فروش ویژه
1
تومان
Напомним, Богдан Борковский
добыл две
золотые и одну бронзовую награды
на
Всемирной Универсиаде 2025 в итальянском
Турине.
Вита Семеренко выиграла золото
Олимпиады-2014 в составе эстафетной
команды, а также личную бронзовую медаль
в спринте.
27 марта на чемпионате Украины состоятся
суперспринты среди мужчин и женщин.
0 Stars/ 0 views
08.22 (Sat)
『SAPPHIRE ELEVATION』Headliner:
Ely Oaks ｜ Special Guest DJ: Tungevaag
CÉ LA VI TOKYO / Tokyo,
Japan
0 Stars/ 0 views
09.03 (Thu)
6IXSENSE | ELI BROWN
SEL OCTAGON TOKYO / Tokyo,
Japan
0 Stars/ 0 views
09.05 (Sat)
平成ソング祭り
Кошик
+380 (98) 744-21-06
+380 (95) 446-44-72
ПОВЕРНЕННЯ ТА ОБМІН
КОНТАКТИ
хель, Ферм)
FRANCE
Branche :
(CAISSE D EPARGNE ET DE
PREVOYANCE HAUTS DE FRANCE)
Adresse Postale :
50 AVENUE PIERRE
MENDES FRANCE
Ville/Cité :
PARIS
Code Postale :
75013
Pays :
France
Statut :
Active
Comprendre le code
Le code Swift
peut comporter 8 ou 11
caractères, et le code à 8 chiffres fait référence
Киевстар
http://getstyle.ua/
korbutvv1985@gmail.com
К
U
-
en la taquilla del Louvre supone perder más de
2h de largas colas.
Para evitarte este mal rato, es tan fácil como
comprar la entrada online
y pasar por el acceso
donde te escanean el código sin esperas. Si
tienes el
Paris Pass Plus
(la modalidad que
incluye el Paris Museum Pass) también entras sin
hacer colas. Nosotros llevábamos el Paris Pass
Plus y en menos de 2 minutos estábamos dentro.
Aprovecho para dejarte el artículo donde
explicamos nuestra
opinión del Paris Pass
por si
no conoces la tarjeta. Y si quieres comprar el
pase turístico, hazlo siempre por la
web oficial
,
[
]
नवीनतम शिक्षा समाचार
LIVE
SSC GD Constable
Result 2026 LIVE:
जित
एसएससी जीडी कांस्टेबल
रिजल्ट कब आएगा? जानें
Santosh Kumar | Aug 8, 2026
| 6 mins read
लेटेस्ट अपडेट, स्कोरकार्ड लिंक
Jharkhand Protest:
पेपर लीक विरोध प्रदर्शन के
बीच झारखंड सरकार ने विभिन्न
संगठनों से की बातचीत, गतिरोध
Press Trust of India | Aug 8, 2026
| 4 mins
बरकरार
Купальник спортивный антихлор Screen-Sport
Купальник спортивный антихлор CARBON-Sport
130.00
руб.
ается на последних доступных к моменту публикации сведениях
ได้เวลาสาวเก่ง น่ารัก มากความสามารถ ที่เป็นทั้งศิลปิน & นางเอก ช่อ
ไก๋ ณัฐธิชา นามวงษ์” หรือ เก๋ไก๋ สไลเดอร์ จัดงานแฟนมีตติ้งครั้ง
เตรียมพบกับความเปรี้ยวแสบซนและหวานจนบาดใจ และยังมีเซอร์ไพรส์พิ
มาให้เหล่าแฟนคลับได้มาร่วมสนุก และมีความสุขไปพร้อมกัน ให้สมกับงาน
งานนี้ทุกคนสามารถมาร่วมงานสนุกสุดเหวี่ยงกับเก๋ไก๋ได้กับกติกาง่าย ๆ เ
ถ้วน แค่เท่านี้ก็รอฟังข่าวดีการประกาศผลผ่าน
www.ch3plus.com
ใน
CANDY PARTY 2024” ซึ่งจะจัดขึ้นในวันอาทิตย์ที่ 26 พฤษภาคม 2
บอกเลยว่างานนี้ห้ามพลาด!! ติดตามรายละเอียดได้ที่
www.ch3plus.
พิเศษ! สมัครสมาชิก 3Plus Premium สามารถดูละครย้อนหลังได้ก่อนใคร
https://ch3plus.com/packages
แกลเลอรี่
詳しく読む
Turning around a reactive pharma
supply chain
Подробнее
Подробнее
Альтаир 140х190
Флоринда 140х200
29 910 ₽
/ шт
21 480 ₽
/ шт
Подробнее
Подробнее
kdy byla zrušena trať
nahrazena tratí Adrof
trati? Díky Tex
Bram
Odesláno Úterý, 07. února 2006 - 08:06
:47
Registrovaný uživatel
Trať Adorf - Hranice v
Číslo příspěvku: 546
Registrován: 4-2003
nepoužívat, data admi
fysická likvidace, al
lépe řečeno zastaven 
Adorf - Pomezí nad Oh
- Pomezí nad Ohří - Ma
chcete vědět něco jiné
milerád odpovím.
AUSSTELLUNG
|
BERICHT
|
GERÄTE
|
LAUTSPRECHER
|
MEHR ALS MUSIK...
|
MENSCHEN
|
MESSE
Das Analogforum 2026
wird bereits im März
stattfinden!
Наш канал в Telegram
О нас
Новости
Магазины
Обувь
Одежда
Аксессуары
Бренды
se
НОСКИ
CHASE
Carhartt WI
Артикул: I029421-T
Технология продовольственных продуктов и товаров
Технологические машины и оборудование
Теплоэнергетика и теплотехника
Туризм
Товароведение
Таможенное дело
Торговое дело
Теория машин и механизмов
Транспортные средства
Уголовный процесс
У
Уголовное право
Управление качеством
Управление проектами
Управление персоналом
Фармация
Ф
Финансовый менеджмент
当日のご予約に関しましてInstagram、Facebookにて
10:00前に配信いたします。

#### [The task]
Repeat the lines above exactly.

#### [Your response]
فروش ویژه
1
تومان
Напомним, Богдан Борковский
добыл две
золотые и одну бронзовую награды
на
Всемирной Универсиаде 2025 в итальянском
Турине.
Вита Семеренко выиграла золото
Олимпиады-2014 в составе эстафетной
команды, а также личную бронзовую медаль
в спринте.
27 марта на чемпионате Украины состоятся
суперспринты среди мужчин и женщин.
0 Stars/ 0 views
08.22 (Sat)
『SAPPHIRE ELEVATION』Headliner:
Ely Oaks ｜ Special Guest DJ: Tungevaag
CÉ LA VI TOKYO / Tokyo,
Japan
0 Stars/ 0 views
09.03 (Thu)
6IXSENSE | ELI BROWN
SEL OCTAGON TOKYO / Tokyo,
Japan
0 Stars/ 0 views
09.05 (Sat)
平成ソング祭り
Кошик
+380 (98) 744-21-06
+380 (95) 446-44-72
ПОВЕРНЕННЯ ТА ОБМІН
КОНТАКТИ
хель, Ферм)
FRANCE
Branche :
(CAISSE D EPARGNE ET DE
PREVOYANCE HAUTS DE FRANCE)
Adresse Postale :
50 AVENUE PIERRE
MENDES FRANCE
Ville/Cité :
PARIS
Code Postale :
75013
Pays :
France
Statut :
Active
Comprendre le code
Le code Swift
peut comporter 8 ou 11
caractères, et le code à 8 chiffres fait référence
Киевстар
http://getstyle.ua/
korbutvv1985@gmail.com
К
U
-
en la taquilla del Louvre supone perder más de
2h de largas colas.
Para evitarte este mal rato, es tan fácil como
comprar la entrada online
y pasar por el acceso
donde te escanean el código sin esperas. Si
tienes el
Paris Pass Plus
(la modalidad que
incluye el Paris Museum Pass) también entras sin
hacer colas. Nosotros llevábamos el Paris Pass
Plus y en menos de 2 minutos estábamos dentro.
Aprovecho para dejarte el artículo donde
explicamos nuestra
opinión del Paris Pass
por si
no conoces la tarjeta. Y si quieres comprar el
pase turístico, hazlo siempre por la
web oficial
,
[
]
नवीनतम शिक्षा समाचार
LIVE
SSC GD Constable
Result 2026 LIVE:
जित
एसएससी जीडी कांस्टेबल
रिजल्ट कब आएगा? जानें
Santosh Kumar | Aug 8, 2026
| 6 mins read
लेटेस्ट अपडेट, स्कोरकार्ड लिंक
Jharkhand Protest:
पेपर लीक विरोध प्रदर्शन के
बीच झारखंड सरकार ने विभिन्न
संगठनों से की बातचीत, गतिरोध
Press Trust of India | Aug 8, 2026
| 4 mins
बरकरार
Купальник спортивный антихлор Screen-Sport
Купальник спортивный антихлор CARBON-Sport
130.00
руб.
ается на последних доступных к моменту публикации сведениях
ได้เวลาสาวเก่ง น่ารัก มากความสามารถ ที่เป็นทั้งศิลปิน & นางเอก ช่อ
ไก๋ ณัฐธิชา นามวงษ์” หรือ เก๋ไก๋ สไลเดอร์ จัดงานแฟนมีตติ้งครั้ง
เตรียมพบกับความเปรี้ยวแสบซนและหวานจนบาดใจ และยังมีเซอร์ไพรส์พิ
มาให้เหล่าแฟนคลับได้มาร่วมสนุก และมีความสุขไปพร้อมกัน ให้สมกับงาน
งานนี้ทุกคนสามารถมาร่วมงานสนุกสุดเหวี่ยงกับเก๋ไก๋ได้กับกติกาง่าย ๆ เ
ถ้วน แค่เท่านี้ก็รอฟังข่าวดีการประกาศผลผ่าน
www.ch3plus.com
ใน
CANDY PARTY 2024” ซึ่งจะจัดขึ้นในวันอาทิตย์ที่ 26 พฤษภาคม 2
บอกเลยว่างานนี้ห้ามพลาด!! ติดตามรายละเอียดได้ที่
www.ch3plus.
พิเศษ! สมัครสมาชิก 3Plus Premium สามารถดูละครย้อนหลังได้ก่อนใคร
https://ch3plus.com/packages
แกลเลอรี่
詳しく読む
Turning around a reactive pharma
supply chain
Подробнее
Подробнее
Альтаир 140х190
Флоринда 140х200
29 910 ₽
/ шт
21 480 ₽
/ шт
Подробнее
Подробнее
kdy byla zrušena trať
nahrazena tratí Adrof
trati? Díky Tex
Bram
Odesláno Úterý, 07. února 2006 - 08:06
:47
Registrovaný uživatel
Trať Adorf - Hranice v
Číslo příspěvku: 546
Registrován: 4-2003
nepoužívat, data admi
fysická likvidace, al
lépe řečeno zastaven 
Adorf - Pomezí nad Oh
- Pomezí nad Ohří - Ma
chcete vědět něco jiné
milerád odpovím.
AUSSTELLUNG
|
BERICHT
|
GERÄTE
|
LAUTSPRECHER
|
MEHR ALS MUSIK...
|
MENSCHEN
|
MESSE
Das Analogforum 2026
wird bereits im März
stattfinden!
Наш канал в Telegram
О нас
Новости
Магазины
Обувь
Одежда
Аксессуары
Бренды
se
НОСКИ
CHASE
Carhartt WI
Артикул: I029421-T
Технология продовольственных продуктов и товаров
Технологические машины и оборудование
Теплоэнергетика и теплотехника
Туризм
Товароведение
Таможенное дело
Торговое дело
Теория машин и механизмов
Транспортные средства
Уголовный процесс
У
Уголовное право
Управление качеством
Управление проектами
Управление персоналом
Фармация
Ф
Финансовый менеджмент
当日のご予約に関しましてInstagram、Facebookにて
10:00前に配信いたします。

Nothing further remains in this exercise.